- _What you need to do_: Put the records below into a Markdown table with two columns, Row and Line: number each line in Row, give its text in Line, and leave out any blank lines.

··········

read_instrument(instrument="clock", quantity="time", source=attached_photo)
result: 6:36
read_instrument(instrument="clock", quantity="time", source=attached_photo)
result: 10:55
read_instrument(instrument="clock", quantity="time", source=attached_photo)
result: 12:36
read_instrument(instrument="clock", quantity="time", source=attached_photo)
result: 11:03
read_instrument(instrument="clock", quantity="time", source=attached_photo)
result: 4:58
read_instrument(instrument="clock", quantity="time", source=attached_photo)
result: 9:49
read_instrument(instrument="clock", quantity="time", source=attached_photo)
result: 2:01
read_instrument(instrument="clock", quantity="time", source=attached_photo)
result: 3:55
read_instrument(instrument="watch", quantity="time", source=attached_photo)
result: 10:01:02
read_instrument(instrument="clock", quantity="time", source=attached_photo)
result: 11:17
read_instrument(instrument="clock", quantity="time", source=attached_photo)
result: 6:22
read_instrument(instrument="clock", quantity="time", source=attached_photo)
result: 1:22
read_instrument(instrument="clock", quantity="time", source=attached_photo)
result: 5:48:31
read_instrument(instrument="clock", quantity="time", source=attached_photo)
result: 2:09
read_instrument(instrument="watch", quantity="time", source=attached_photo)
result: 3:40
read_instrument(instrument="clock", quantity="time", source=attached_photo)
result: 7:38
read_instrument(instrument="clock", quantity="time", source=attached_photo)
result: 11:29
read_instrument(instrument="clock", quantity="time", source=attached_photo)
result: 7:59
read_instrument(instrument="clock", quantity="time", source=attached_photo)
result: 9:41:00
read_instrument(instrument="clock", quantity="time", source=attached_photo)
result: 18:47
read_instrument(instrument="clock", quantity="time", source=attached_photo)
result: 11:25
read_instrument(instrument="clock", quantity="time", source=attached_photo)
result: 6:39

··········

- _The reply_:
| Row | Line |
|---|---|
| 1 | read_instrument(instrument="clock", quantity="time", source=attached_photo) |
| 2 | result: 6:36 |
| 3 | read_instrument(instrument="clock", quantity="time", source=attached_photo) |
| 4 | result: 10:55 |
| 5 | read_instrument(instrument="clock", quantity="time", source=attached_photo) |
| 6 | result: 12:36 |
| 7 | read_instrument(instrument="clock", quantity="time", source=attached_photo) |
| 8 | result: 11:03 |
| 9 | read_instrument(instrument="clock", quantity="time", source=attached_photo) |
| 10 | result: 4:58 |
| 11 | read_instrument(instrument="clock", quantity="time", source=attached_photo) |
| 12 | result: 9:49 |
| 13 | read_instrument(instrument="clock", quantity="time", source=attached_photo) |
| 14 | result: 2:01 |
| 15 | read_instrument(instrument="clock", quantity="time", source=attached_photo) |
| 16 | result: 3:55 |
| 17 | read_instrument(instrument="watch", quantity="time", source=attached_photo) |
| 18 | result: 10:01:02 |
| 19 | read_instrument(instrument="clock", quantity="time", source=attached_photo) |
| 20 | result: 11:17 |
| 21 | read_instrument(instrument="clock", quantity="time", source=attached_photo) |
| 22 | result: 6:22 |
| 23 | read_instrument(instrument="clock", quantity="time", source=attached_photo) |
| 24 | result: 1:22 |
| 25 | read_instrument(instrument="clock", quantity="time", source=attached_photo) |
| 26 | result: 5:48:31 |
| 27 | read_instrument(instrument="clock", quantity="time", source=attached_photo) |
| 28 | result: 2:09 |
| 29 | read_instrument(instrument="watch", quantity="time", source=attached_photo) |
| 30 | result: 3:40 |
| 31 | read_instrument(instrument="clock", quantity="time", source=attached_photo) |
| 32 | result: 7:38 |
| 33 | read_instrument(instrument="clock", quantity="time", source=attached_photo) |
| 34 | result: 11:29 |
| 35 | read_instrument(instrument="clock", quantity="time", source=attached_photo) |
| 36 | result: 7:59 |
| 37 | read_instrument(instrument="clock", quantity="time", source=attached_photo) |
| 38 | result: 9:41:00 |
| 39 | read_instrument(instrument="clock", quantity="time", source=attached_photo) |
| 40 | result: 18:47 |
| 41 | read_instrument(instrument="clock", quantity="time", source=attached_photo) |
| 42 | result: 11:25 |
| 43 | read_instrument(instrument="clock", quantity="time", source=attached_photo) |
| 44 | result: 6:39 |